Beside me were hundreds of quintessential organization kids. We spent most of our time looking forward—cramming for exams and planning our job interviews that would pave the way for suburban homes, spouses, SUV’s and 2.5 children. Now, as many of us prepare to receive our diplomas and leave Fair Harvard behind, we’re finally starting to look back. We remember the trauma of Expos, the voyeurism of Primal Scream and the simple pleasure of late-night conversations about nothing in particular.
It was only a few months ago that my first real backward glance began.
For a year, I’d prepared for many a long night at the Crimson by fastening the shirt’s four (barely) remaining buttons. Many people looked at me quizzically as I dashed around the newsroom wearing it. They asked if I’d ever washed it (I had). They asked if my name was Joe, as the shirt’s label claimed (it wasn’t). They asked where it had come from. I had no idea.
It was passed on to me by one of my editors, who’d received it from one of his editors, who’d received it from one of her editors. No one really knew when the tradition had started, but everyone was almost positive that it had something to do with a dry-cleaning mishap a few years back.
For most of my tenure as an executive editor, I trusted their explanations. After all, we rely on Tradition at Harvard—routinely boasting of the oldest this or the first that. It’s the foolproof response for anyone who dares to question the Way Things Are. But as I prepared to pass the shirt on to a new owner, I decided it was time to pinpoint its origin once and for all.
I intended it to be a quick-hit quest, beginning with the person who had given the shirt to me and tracing it backwards from owner to owner as fast as I could. Since it was probably only four or five years old, the project wouldn’t take long.
With each reply I received, however, I discovered the history of the shirt was far more complicated than I had realized. Within a few days I’d followed it back to 1994, and I still hadn’t tracked down the original owner.
Suddenly, my search was about much more than a lousy old shirt. I was unearthing my own little piece of Harvard history. I sent frantic e-mails to Rome, Los Angeles, Beijing and Boston. Half of the responses turned out to be dead ends. But four days and more than 40 e-mails later, I finally struck gold.

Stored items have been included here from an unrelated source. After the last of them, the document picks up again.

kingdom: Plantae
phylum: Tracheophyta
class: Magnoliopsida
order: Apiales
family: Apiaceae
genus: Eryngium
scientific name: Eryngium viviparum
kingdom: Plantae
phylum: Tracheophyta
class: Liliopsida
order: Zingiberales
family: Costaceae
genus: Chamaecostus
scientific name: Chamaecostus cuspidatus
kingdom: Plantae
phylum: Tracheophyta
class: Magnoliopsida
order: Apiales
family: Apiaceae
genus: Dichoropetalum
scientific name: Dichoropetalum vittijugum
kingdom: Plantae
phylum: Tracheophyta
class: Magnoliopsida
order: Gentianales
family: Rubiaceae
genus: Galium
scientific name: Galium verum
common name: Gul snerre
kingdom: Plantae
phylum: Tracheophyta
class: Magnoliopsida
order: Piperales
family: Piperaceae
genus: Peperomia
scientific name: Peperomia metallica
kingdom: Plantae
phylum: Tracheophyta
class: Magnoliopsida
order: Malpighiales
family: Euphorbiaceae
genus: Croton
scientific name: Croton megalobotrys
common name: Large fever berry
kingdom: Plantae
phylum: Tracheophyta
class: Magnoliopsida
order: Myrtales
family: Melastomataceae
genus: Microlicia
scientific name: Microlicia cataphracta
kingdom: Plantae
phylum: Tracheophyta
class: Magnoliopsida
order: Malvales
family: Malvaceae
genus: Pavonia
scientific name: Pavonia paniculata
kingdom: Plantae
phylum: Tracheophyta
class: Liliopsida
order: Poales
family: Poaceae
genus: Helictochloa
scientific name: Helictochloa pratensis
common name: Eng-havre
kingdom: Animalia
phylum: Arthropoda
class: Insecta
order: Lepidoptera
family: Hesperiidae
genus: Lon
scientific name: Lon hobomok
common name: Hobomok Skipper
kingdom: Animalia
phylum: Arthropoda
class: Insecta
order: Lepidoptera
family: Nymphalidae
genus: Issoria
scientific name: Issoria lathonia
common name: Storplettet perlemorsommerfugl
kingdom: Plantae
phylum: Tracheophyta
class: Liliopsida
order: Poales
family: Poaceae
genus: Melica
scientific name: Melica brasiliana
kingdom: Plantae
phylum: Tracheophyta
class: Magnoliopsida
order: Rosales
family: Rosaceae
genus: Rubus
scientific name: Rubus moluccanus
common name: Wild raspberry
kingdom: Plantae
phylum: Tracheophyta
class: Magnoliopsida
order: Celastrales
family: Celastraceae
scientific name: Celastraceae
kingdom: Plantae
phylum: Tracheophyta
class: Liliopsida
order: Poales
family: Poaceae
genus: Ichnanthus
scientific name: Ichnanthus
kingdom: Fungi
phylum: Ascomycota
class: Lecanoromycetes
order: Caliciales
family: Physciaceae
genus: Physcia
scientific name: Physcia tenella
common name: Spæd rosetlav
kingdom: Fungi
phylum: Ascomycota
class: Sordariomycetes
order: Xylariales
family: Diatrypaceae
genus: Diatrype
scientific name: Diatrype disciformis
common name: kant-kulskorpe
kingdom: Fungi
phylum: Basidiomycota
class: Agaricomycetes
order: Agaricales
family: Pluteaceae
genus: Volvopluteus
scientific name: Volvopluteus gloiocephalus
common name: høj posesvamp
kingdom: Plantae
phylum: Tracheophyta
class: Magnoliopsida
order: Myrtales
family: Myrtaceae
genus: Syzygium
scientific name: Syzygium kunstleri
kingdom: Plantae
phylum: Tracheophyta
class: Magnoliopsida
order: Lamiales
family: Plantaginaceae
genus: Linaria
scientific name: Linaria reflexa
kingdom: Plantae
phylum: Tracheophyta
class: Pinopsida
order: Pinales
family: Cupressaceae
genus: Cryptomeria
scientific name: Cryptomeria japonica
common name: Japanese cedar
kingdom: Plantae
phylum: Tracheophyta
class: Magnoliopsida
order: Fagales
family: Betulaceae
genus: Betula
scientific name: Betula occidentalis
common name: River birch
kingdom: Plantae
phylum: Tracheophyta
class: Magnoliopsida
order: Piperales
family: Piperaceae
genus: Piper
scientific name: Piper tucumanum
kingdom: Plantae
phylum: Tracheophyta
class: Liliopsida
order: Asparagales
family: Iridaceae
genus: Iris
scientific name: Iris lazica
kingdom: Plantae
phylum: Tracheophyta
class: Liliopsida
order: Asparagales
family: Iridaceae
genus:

At 7:29 p.m. on the night before I was planning to pass on the shirt, I received an e-mail from Joe Garcia ’84, confirming that he was its original owner. It had been a gift from Dollar-a-Pound, a still-extant used clothing store in the Garment District. He passed it on to his successor as a bit of a joke, never expecting it to last.
“I’m shocked to learn that it lives on,” he wrote. “I hope you have a similar chance to look back fondly after—gasp—20 years. I can assure you it will feel more like 20 minutes.”
It was the perfect e-mail for me to receive as I entered the twilight of my Crimson days and my time at Harvard. Indeed, even more fulfilling than compiling a list of the shirt’s past owners was reading the stories they had to tell. Alums who graduated more than 10 years ago recalled specific occasions when they wore the shirt—down to the particular color of the pen they used as they proofed pages and pages of Crimsons past.
At the beginning of my search, the shirt’s meaning was tied very explicitly to the daily dealings of the Crimson. But really, this isn’t a story about resilient articles of clothing or rapid-fire e-mailing or even our work at 14 Plympton St. Far from being weighed down by the confines of tradition, most Harvard student organizations are limited by the turmoil of turnover. Most institutional memory lasts four years at best. As one class graduates, another ascends into leadership positions. Inevitably, they chart a new course for their organizations. For a few months, they reinvent the wheel, trying to move forward while stumbling over age-old problems.
This one little textile’s tale has implications for everyone at Harvard, where tensions between old and new are ever-present.
The fabric of Harvard is sewn with thousands of traditions. Some are big, some are small. All of them inform who we are and where we’re going. Don’t wait until your last weeks here to look back.
Catherine E. Shoichet ’04, a history and literature concentrator in Winthrop House, was an executive editor of The Crimson in 2003.